**Text:**
___

How and When Can the International Human Rights Judiciary Promote the Human Rights Role of National Parliaments?
M. Saul, A. Follesdal, and G. Ulfstein (eds.) The International Human Rights Judiciary and National Parliaments: Europe and Beyond (Cambridge University Press, 2017)
34 Pages Posted: 12 Oct 2017
Date Written: October 11, 2017
Parliamentary bodies at the international level work to enhance the role of parliaments in the realisation of human rights. The Parliamentary Assembly of the Council of Europe (PACE) and the Inter-Parliamentary Union (IPU) are particularly active. This chapter addresses the theory and practice that help to determine how and when the international human rights judiciary (IHRJ) may also promote the human rights role of national parliaments.
In the first part it asks: what is the human rights role of parliaments? To what extent can that role be subject to external influence? Why should the IHRJ be interested in encouraging its improvement? What could the IHRJ promote to help advance the human rights role of parliaments? In the second part, it draws on the initial analysis in exploration of some of the modalities that are available to the IHRJ for implementation of a promotional agenda. The focus is on three modalities considered to be relatively well suited for impact and further development: interpretation of rights (especially political participation and communication rights), modes of reasoning (on deference and the proportionality test), and concluding observations by UN human rights treaty bodies on state reports.

___

**Data listing:**
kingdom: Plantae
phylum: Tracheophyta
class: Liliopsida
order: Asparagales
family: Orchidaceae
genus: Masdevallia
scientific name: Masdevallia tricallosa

___

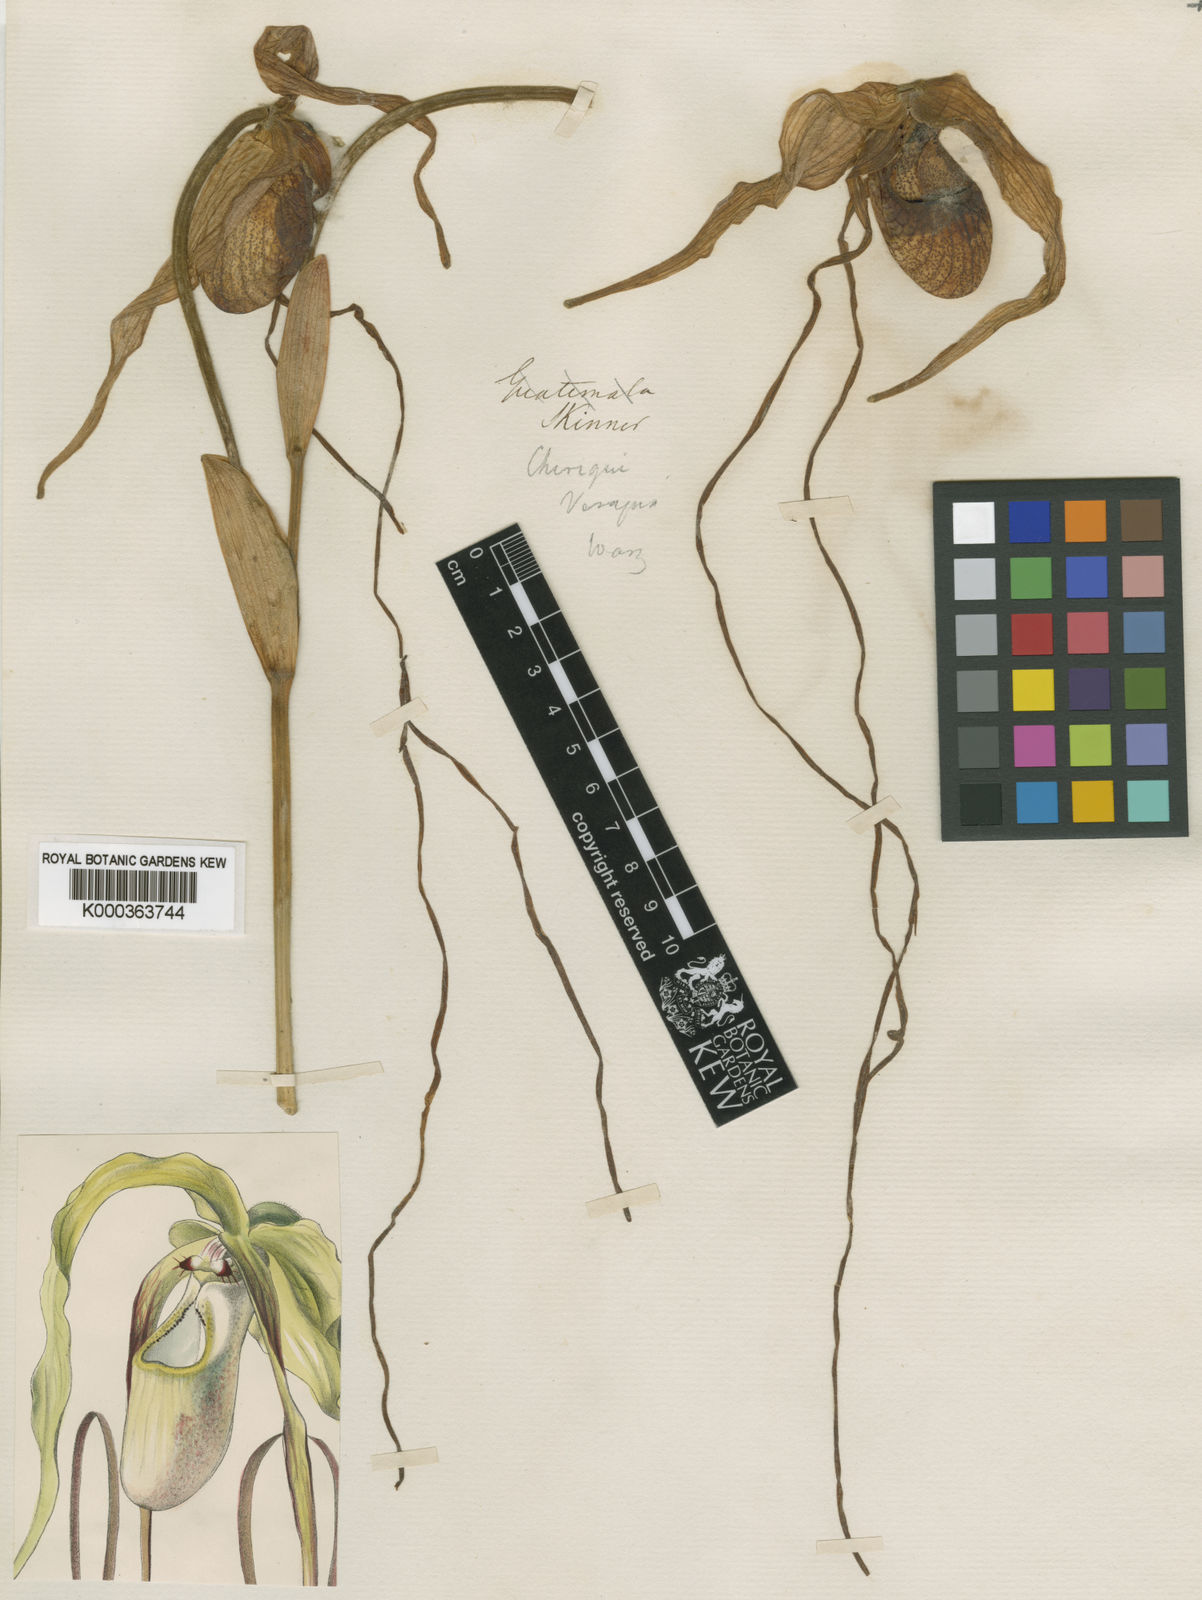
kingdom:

___

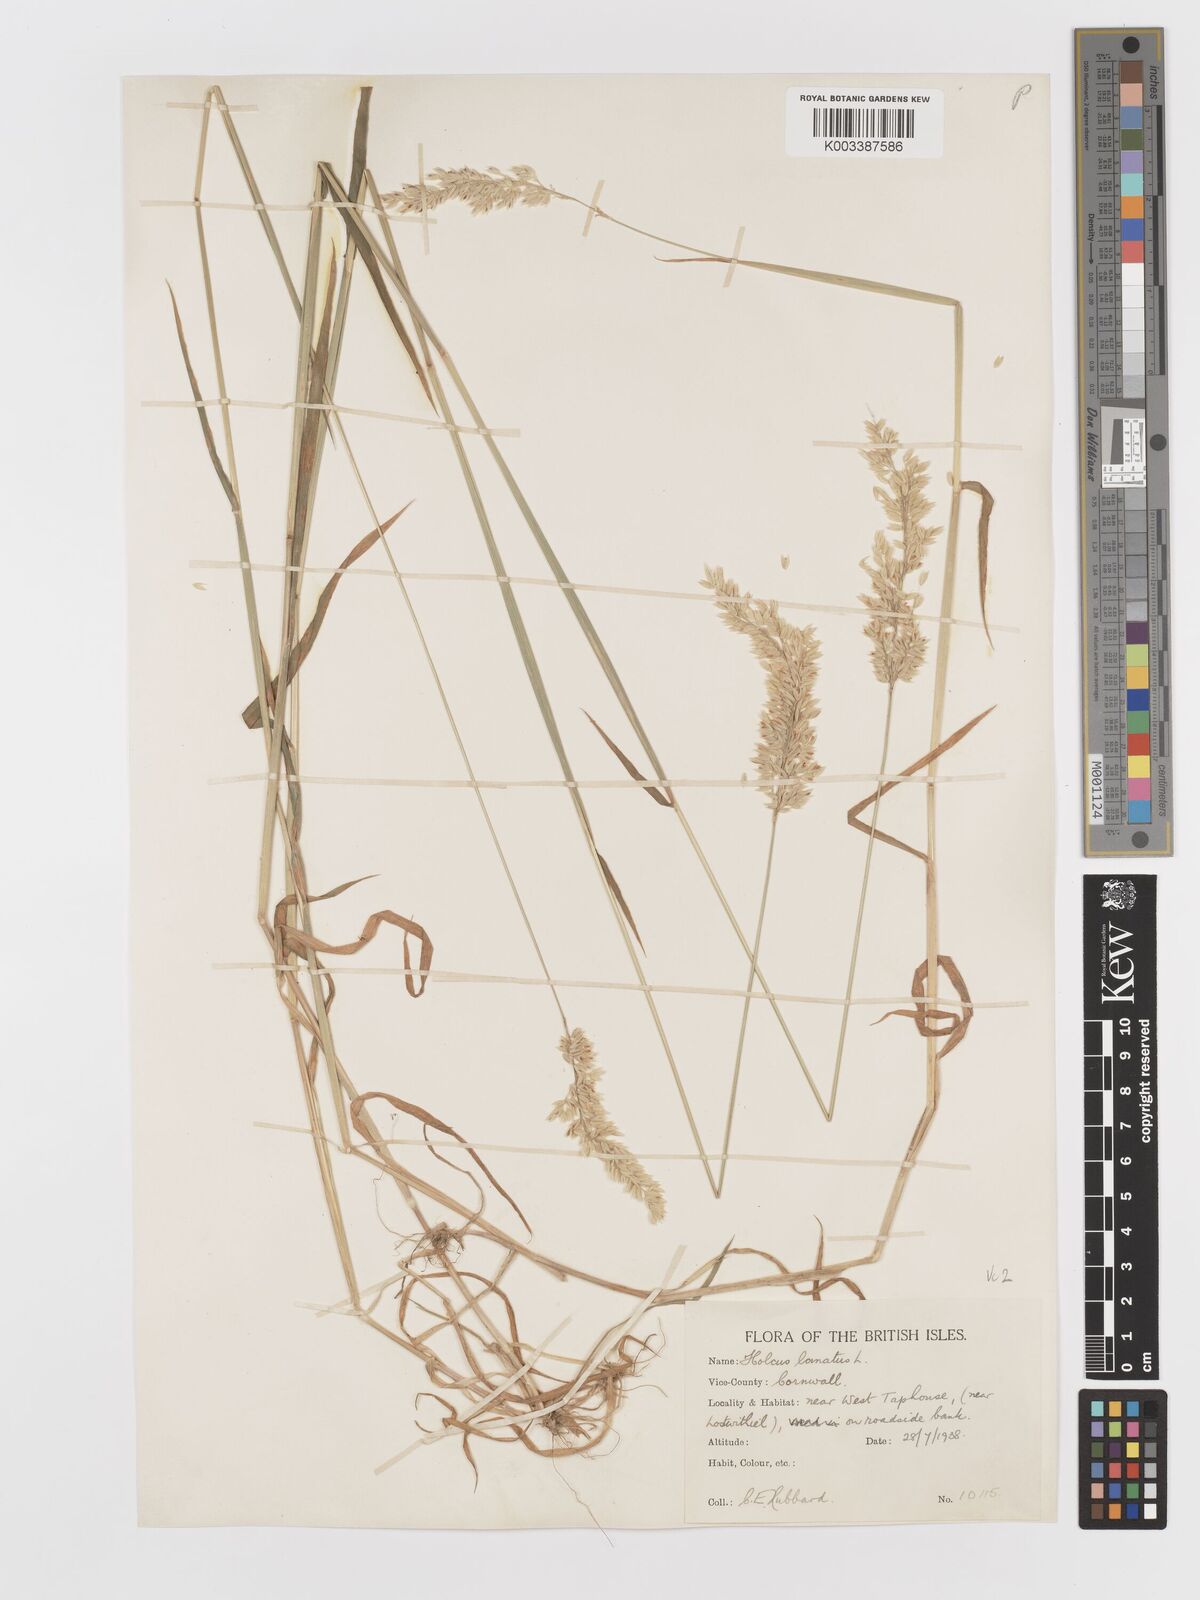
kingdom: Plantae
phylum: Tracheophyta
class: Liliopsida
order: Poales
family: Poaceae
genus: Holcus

___

**Stated problem 1:** Translate this sentence from the human rights text into French: "Parliamentary bodies at the international level work to enhance the role of parliaments in the realisation of human rights."
**Stated problem 2:** Echo, word for word, the part of the human rights text starting at "How and When Can" and ending at "of national parliaments.".
The lines above are separate material and stand apart from the text.

**Exercise result 1:** Les organes parlementaires au niveau international s'efforcent de renforcer le rôle des parlements dans la réalisation des droits de l'homme.

**Exercise result 2:**
How and When Can the International Human Rights Judiciary Promote the Human Rights Role of National Parliaments?
M. Saul, A. Follesdal, and G. Ulfstein (eds.) The International Human Rights Judiciary and National Parliaments: Europe and Beyond (Cambridge University Press, 2017)
34 Pages Posted: 12 Oct 2017
Date Written: October 11, 2017
Parliamentary bodies at the international level work to enhance the role of parliaments in the realisation of human rights. The Parliamentary Assembly of the Council of Europe (PACE) and the Inter-Parliamentary Union (IPU) are particularly active. This chapter addresses the theory and practice that help to determine how and when the international human rights judiciary (IHRJ) may also promote the human rights role of national parliaments.